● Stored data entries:
****************
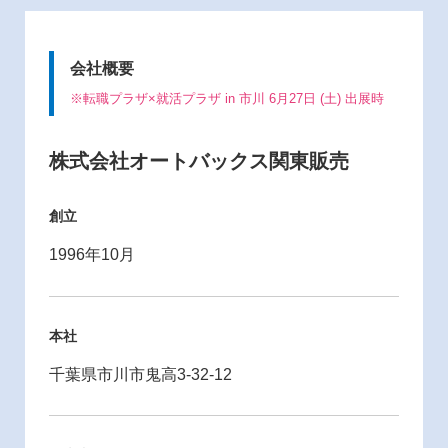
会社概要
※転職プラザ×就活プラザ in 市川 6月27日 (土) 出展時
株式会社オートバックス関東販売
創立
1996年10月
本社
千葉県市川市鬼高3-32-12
****************
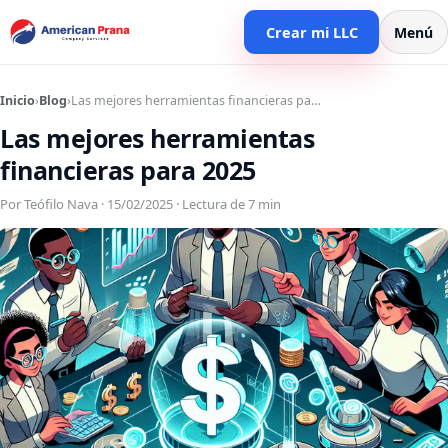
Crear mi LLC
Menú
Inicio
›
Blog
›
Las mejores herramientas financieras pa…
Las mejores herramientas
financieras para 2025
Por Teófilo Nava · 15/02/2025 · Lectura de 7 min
****************
● Assignment:
An exact copy of the lines above, from the one containing "6月27日 (土) 出展時" through the one containing "千葉県市川市鬼高3-32-12", is the whole of the answer.

● Solution to this task:
※転職プラザ×就活プラザ in 市川 6月27日 (土) 出展時
株式会社オートバックス関東販売
創立
1996年10月
本社
千葉県市川市鬼高3-32-12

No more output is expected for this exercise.